■ AIM OF THE EXERCISE
Retype the records below exactly as they appear.

START TASK MATERIAL

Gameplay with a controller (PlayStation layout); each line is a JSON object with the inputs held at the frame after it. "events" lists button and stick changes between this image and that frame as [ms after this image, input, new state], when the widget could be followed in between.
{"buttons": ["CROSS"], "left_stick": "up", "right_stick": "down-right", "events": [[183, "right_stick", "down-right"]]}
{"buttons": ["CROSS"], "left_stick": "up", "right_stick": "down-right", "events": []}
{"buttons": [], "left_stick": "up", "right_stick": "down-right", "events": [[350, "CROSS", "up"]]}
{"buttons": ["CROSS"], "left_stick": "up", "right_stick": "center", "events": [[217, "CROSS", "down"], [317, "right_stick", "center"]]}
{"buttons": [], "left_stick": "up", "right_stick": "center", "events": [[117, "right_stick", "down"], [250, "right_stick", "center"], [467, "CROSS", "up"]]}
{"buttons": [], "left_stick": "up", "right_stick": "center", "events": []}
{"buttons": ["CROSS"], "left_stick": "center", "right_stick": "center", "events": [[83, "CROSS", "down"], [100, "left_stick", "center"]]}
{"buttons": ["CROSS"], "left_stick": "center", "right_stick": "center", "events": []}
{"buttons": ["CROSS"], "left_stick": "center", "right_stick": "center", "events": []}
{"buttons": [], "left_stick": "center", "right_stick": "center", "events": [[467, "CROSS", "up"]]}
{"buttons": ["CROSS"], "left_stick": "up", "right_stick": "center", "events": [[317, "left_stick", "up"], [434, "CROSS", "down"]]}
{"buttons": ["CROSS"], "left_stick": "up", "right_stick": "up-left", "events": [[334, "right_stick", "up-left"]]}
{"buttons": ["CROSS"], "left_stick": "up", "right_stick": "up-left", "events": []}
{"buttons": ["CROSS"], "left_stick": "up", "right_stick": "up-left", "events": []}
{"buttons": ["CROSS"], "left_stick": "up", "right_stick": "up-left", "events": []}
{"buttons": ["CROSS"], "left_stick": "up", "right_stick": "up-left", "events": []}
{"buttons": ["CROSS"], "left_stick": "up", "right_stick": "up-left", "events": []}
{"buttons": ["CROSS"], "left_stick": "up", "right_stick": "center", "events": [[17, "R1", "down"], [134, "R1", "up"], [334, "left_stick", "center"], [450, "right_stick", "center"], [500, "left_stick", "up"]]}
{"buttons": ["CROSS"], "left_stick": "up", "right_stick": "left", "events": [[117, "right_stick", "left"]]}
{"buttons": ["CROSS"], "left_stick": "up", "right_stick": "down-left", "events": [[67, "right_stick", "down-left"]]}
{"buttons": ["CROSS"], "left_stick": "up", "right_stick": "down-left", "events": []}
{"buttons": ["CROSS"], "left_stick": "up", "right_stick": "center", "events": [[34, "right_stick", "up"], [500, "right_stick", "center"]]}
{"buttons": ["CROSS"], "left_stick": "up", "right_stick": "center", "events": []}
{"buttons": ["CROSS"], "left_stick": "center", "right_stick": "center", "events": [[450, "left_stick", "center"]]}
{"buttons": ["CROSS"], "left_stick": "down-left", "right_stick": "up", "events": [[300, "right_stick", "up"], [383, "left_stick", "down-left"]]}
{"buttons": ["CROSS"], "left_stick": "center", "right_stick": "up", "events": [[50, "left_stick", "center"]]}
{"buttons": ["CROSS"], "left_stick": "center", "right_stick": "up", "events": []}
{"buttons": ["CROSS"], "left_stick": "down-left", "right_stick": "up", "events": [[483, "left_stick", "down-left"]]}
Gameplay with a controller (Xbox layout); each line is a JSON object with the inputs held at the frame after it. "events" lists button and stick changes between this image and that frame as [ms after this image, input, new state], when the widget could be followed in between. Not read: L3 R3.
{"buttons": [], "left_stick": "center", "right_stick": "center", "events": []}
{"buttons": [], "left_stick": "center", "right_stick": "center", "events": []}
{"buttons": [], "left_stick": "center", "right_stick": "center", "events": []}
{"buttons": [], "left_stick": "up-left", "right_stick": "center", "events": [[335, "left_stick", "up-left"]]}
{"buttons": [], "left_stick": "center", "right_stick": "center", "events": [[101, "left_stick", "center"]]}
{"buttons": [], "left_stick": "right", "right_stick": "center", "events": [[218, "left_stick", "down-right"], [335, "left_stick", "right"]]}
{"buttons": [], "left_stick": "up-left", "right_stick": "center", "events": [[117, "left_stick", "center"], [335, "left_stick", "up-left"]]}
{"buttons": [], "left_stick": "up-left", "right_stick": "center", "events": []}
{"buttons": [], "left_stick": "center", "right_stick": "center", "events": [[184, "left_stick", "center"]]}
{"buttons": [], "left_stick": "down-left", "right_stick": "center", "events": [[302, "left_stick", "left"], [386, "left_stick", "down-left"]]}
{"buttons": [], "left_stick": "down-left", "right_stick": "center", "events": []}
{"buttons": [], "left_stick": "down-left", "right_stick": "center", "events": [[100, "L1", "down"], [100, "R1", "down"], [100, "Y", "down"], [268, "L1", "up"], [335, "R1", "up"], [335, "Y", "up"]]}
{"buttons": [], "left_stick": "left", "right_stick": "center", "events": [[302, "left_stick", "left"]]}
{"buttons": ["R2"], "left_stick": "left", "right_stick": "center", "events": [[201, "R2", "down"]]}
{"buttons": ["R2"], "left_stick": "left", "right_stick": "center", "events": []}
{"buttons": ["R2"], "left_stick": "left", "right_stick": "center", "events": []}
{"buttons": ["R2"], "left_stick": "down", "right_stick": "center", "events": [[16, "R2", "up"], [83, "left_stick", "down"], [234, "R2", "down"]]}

END TASK MATERIAL

■ SOLUTION
Gameplay with a controller (PlayStation layout); each line is a JSON object with the inputs held at the frame after it. "events" lists button and stick changes between this image and that frame as [ms after this image, input, new state], when the widget could be followed in between.
{"buttons": ["CROSS"], "left_stick": "up", "right_stick": "down-right", "events": [[183, "right_stick", "down-right"]]}
{"buttons": ["CROSS"], "left_stick": "up", "right_stick": "down-right", "events": []}
{"buttons": [], "left_stick": "up", "right_stick": "down-right", "events": [[350, "CROSS", "up"]]}
{"buttons": ["CROSS"], "left_stick": "up", "right_stick": "center", "events": [[217, "CROSS", "down"], [317, "right_stick", "center"]]}
{"buttons": [], "left_stick": "up", "right_stick": "center", "events": [[117, "right_stick", "down"], [250, "right_stick", "center"], [467, "CROSS", "up"]]}
{"buttons": [], "left_stick": "up", "right_stick": "center", "events": []}
{"buttons": ["CROSS"], "left_stick": "center", "right_stick": "center", "events": [[83, "CROSS", "down"], [100, "left_stick", "center"]]}
{"buttons": ["CROSS"], "left_stick": "center", "right_stick": "center", "events": []}
{"buttons": ["CROSS"], "left_stick": "center", "right_stick": "center", "events": []}
{"buttons": [], "left_stick": "center", "right_stick": "center", "events": [[467, "CROSS", "up"]]}
{"buttons": ["CROSS"], "left_stick": "up", "right_stick": "center", "events": [[317, "left_stick", "up"], [434, "CROSS", "down"]]}
{"buttons": ["CROSS"], "left_stick": "up", "right_stick": "up-left", "events": [[334, "right_stick", "up-left"]]}
{"buttons": ["CROSS"], "left_stick": "up", "right_stick": "up-left", "events": []}
{"buttons": ["CROSS"], "left_stick": "up", "right_stick": "up-left", "events": []}
{"buttons": ["CROSS"], "left_stick": "up", "right_stick": "up-left", "events": []}
{"buttons": ["CROSS"], "left_stick": "up", "right_stick": "up-left", "events": []}
{"buttons": ["CROSS"], "left_stick": "up", "right_stick": "up-left", "events": []}
{"buttons": ["CROSS"], "left_stick": "up", "right_stick": "center", "events": [[17, "R1", "down"], [134, "R1", "up"], [334, "left_stick", "center"], [450, "right_stick", "center"], [500, "left_stick", "up"]]}
{"buttons": ["CROSS"], "left_stick": "up", "right_stick": "left", "events": [[117, "right_stick", "left"]]}
{"buttons": ["CROSS"], "left_stick": "up", "right_stick": "down-left", "events": [[67, "right_stick", "down-left"]]}
{"buttons": ["CROSS"], "left_stick": "up", "right_stick": "down-left", "events": []}
{"buttons": ["CROSS"], "left_stick": "up", "right_stick": "center", "events": [[34, "right_stick", "up"], [500, "right_stick", "center"]]}
{"buttons": ["CROSS"], "left_stick": "up", "right_stick": "center", "events": []}
{"buttons": ["CROSS"], "left_stick": "center", "right_stick": "center", "events": [[450, "left_stick", "center"]]}
{"buttons": ["CROSS"], "left_stick": "down-left", "right_stick": "up", "events": [[300, "right_stick", "up"], [383, "left_stick", "down-left"]]}
{"buttons": ["CROSS"], "left_stick": "center", "right_stick": "up", "events": [[50, "left_stick", "center"]]}
{"buttons": ["CROSS"], "left_stick": "center", "right_stick": "up", "events": []}
{"buttons": ["CROSS"], "left_stick": "down-left", "right_stick": "up", "events": [[483, "left_stick", "down-left"]]}
Gameplay with a controller (Xbox layout); each line is a JSON object with the inputs held at the frame after it. "events" lists button and stick changes between this image and that frame as [ms after this image, input, new state], when the widget could be followed in between. Not read: L3 R3.
{"buttons": [], "left_stick": "center", "right_stick": "center", "events": []}
{"buttons": [], "left_stick": "center", "right_stick": "center", "events": []}
{"buttons": [], "left_stick": "center", "right_stick": "center", "events": []}
{"buttons": [], "left_stick": "up-left", "right_stick": "center", "events": [[335, "left_stick", "up-left"]]}
{"buttons": [], "left_stick": "center", "right_stick": "center", "events": [[101, "left_stick", "center"]]}
{"buttons": [], "left_stick": "right", "right_stick": "center", "events": [[218, "left_stick", "down-right"], [335, "left_stick", "right"]]}
{"buttons": [], "left_stick": "up-left", "right_stick": "center", "events": [[117, "left_stick", "center"], [335, "left_stick", "up-left"]]}
{"buttons": [], "left_stick": "up-left", "right_stick": "center", "events": []}
{"buttons": [], "left_stick": "center", "right_stick": "center", "events": [[184, "left_stick", "center"]]}
{"buttons": [], "left_stick": "down-left", "right_stick": "center", "events": [[302, "left_stick", "left"], [386, "left_stick", "down-left"]]}
{"buttons": [], "left_stick": "down-left", "right_stick": "center", "events": []}
{"buttons": [], "left_stick": "down-left", "right_stick": "center", "events": [[100, "L1", "down"], [100, "R1", "down"], [100, "Y", "down"], [268, "L1", "up"], [335, "R1", "up"], [335, "Y", "up"]]}
{"buttons": [], "left_stick": "left", "right_stick": "center", "events": [[302, "left_stick", "left"]]}
{"buttons": ["R2"], "left_stick": "left", "right_stick": "center", "events": [[201, "R2", "down"]]}
{"buttons": ["R2"], "left_stick": "left", "right_stick": "center", "events": []}
{"buttons": ["R2"], "left_stick": "left", "right_stick": "center", "events": []}
{"buttons": ["R2"], "left_stick": "down", "right_stick": "center", "events": [[16, "R2", "up"], [83, "left_stick", "down"], [234, "R2", "down"]]}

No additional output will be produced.